Oh! quand j'appris qu'il commençoit par l'Angleterre, comme mon coeur palpita, comme j'aurois voulu lui confier alors mon secret, le prier de s'informer de Lindforf, le charger de ma lettre! J'en cherchai le moment; mais trop occupé des préparatifs de son départ, des regrets de quitter sa famille, je le vis peu, ou plutôt je ne pus prendre sur moi d'entamer avec lui cette conversation. Souvent je m'approchois de lui; je lui parlois de son départ prochain, de l'Angleterre; mais si je voulois essayer d'ajouter un mot sur l'objet qui m'intéressoit uniquement je me troublois, je ne savois plus comment m'exprimer, et je finissois par me taire, en rougissant comme si j'avois parlé, ou qu'on eût pu deviner ma pensée.

Mademoiselle de Manteul, presque toujours en tiers avec nous, voyoit [109] mon embarras, et l'augmentoit par ses plaisanteries. Enfin, son frère étoit parti, que je cherchois encore comment je pourrois m'y prendre pour lui parler de Lindorf, et lui donner ma lettre. Je fus désolée d'avoir manqué cette occasion de la lui faire parvenir.

Il me restoit une ressource; mon amie pouvoit l'envoyer à son frère; mais il falloit pour cela lui faire un aveu complet, l'intéresser à mon amour. Pour amener cette confidence, je lui parlois à tout moment de l'Angleterre, de son frère, des lettres intéressantes qu'elle en recevoit, du bonheur d'avoir une correspondance avec quelqu'un qu'on aime; mais je n'avois pas encore osé prononcer le nom de Lindorf.

Un matin elle entre chez moi, et jette une lettre sur mes genoux: Tenez, me dit-elle, vous qui croyez qu'il est si doux de recevoir des lettres, je vous fais présent de celle-là; aussi bien elle auroit dû vous être adressée. Mon frère m'écrit, il est vrai; mais c'est uniquement [110] pour me parler de vous. -- De moi? -- Oui, de vous, petite méchante. Vous êtes la cause de son absence; vous me privez de mon frère: lisez, et rappelez-le bien vite.

Je n'y comprenois rien encore; j'ouvris presque machinealement, et je fus bientôt au fait. Le jeune Manteul confioit à sa soeur des sentimens que j'étois bien loin de pouvoir partager, et qui m'affligèrent; je ne voulois pas lire plus loin que la première page.

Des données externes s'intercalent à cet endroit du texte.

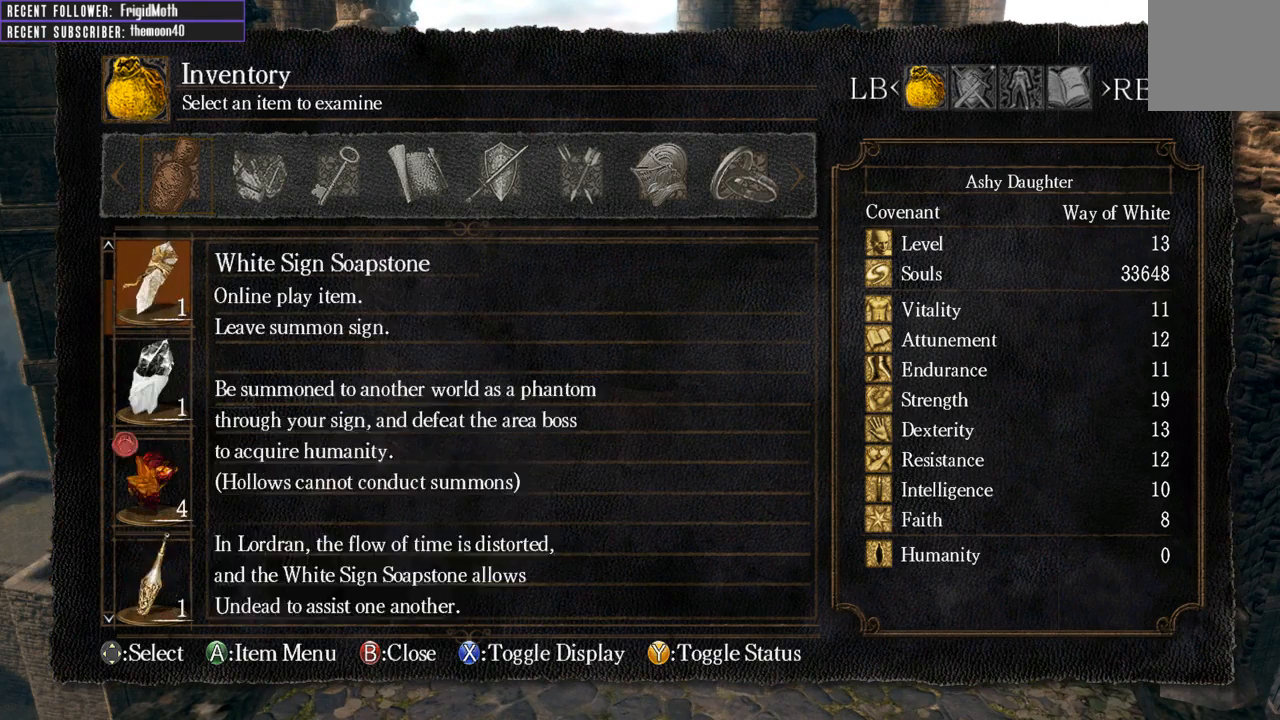
{"buttons": ["DPAD_UP"], "left_stick": "center", "right_stick": "center", "events": []}
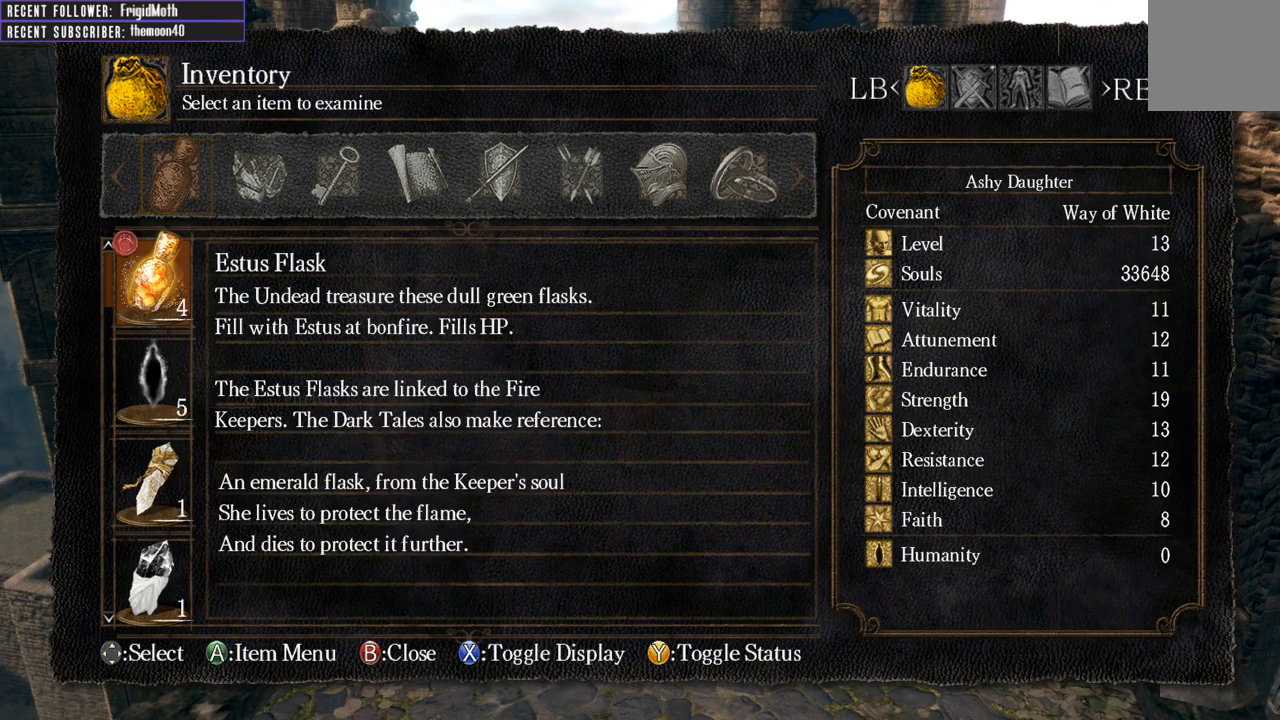
{"buttons": [], "left_stick": "center", "right_stick": "center", "events": [[83, "DPAD_UP", "up"], [300, "B", "down"], [350, "B", "up"]]}
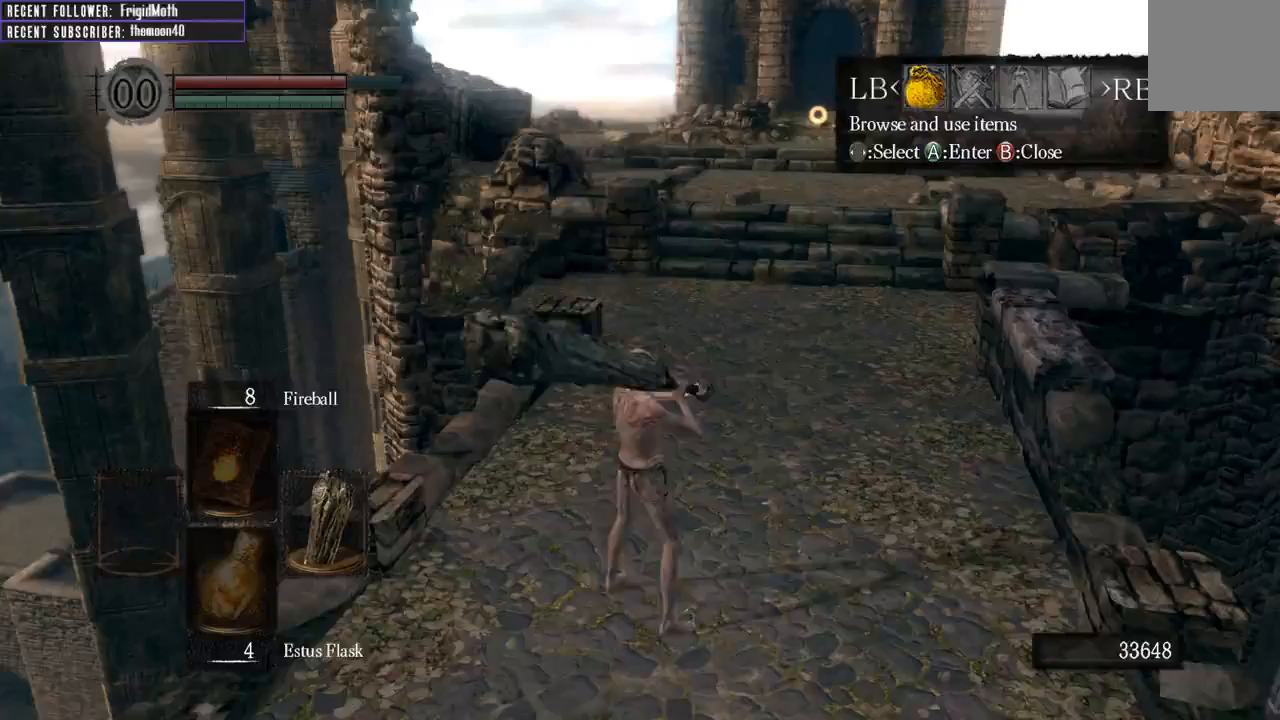
{"buttons": ["B"], "left_stick": "up", "right_stick": "center", "events": [[83, "left_stick", "up"], [500, "B", "down"]]}
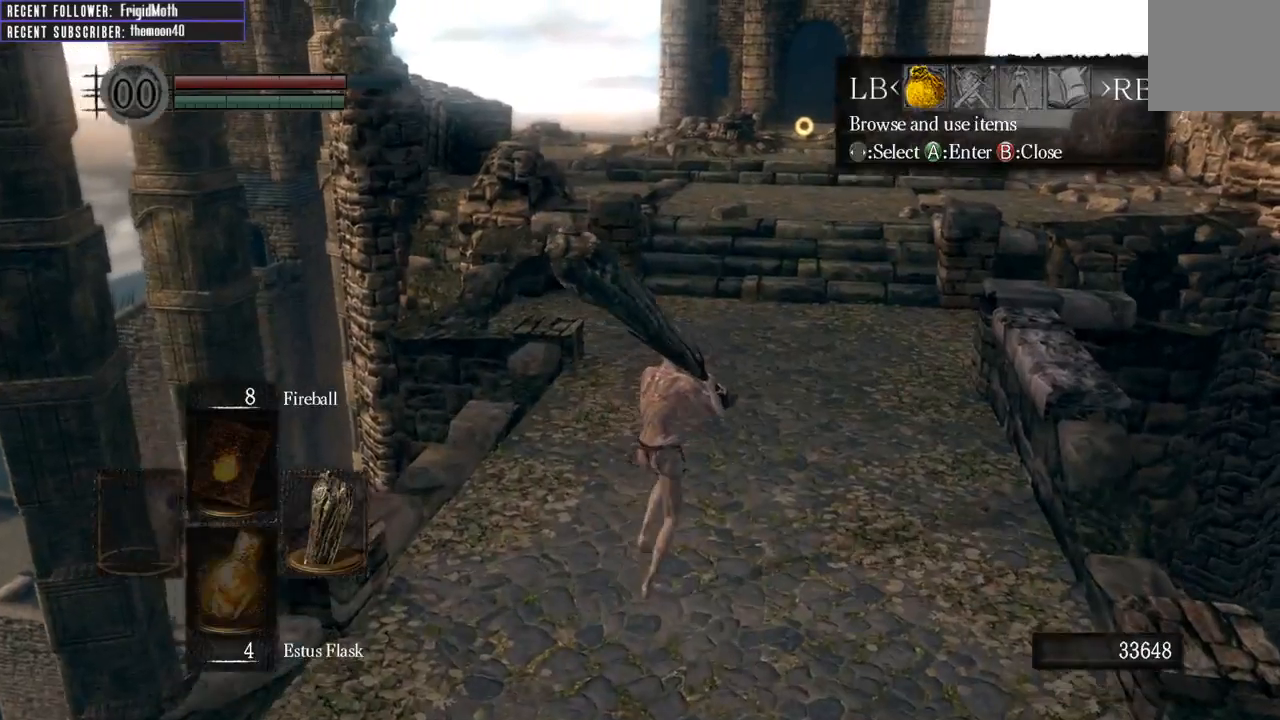
{"buttons": ["B"], "left_stick": "up", "right_stick": "center", "events": [[33, "B", "up"], [417, "B", "down"]]}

Bon Dieu! de quel plaisir j'allois me priver! Mon amie m'oblige à continuer; je tourne ce papier avec un mouvement de dépit et de chagrin: à peine ai-je parcouru des yeux cette seconde page, que j'entrevois au bas un nom . . . Oh! comme mon chagrin s'évanouit pour faire place au plaisir le plus pur! C'est ce nom si cher à mon coeur, si présent à ma pensée; oui, c'est le nom de mon bon ami Lindorf, que je vois en toutes lettres: M. le baron de Lindorf, capitaine aux [111] gardes. Ah! je ne me trompe point: c'est lui, c'est bien lui-même. J'ai déjà lu l'article en entier; j'ai fait un cri de joie; j'ai pressé la lettre contre mon coeur, contre mes lèvres; j'ai pleuré et ri tout à la fois, comme si j'eusse été seule; et voyant tout à coup devant moi la mine étonné de mademoiselle de Manteul, je me suis jetée dans ses bras, et j'ai caché dans son sein mon trouble et mon émotion. Elle m'en demande la cause; elle me fait relever doucement. Matilde, me dit-elle, mais, ma chère Matilde, qu'avez-vous donc? qu'est-ce qui vous agite à cet excès? Ah! voyez, voyez, lisez vous-même, lui dis-je en lui montrant l'article de la lettre; je vous expliquerai tout: et pendant qu'elle lit, je cache encore mon visage sur son tablier.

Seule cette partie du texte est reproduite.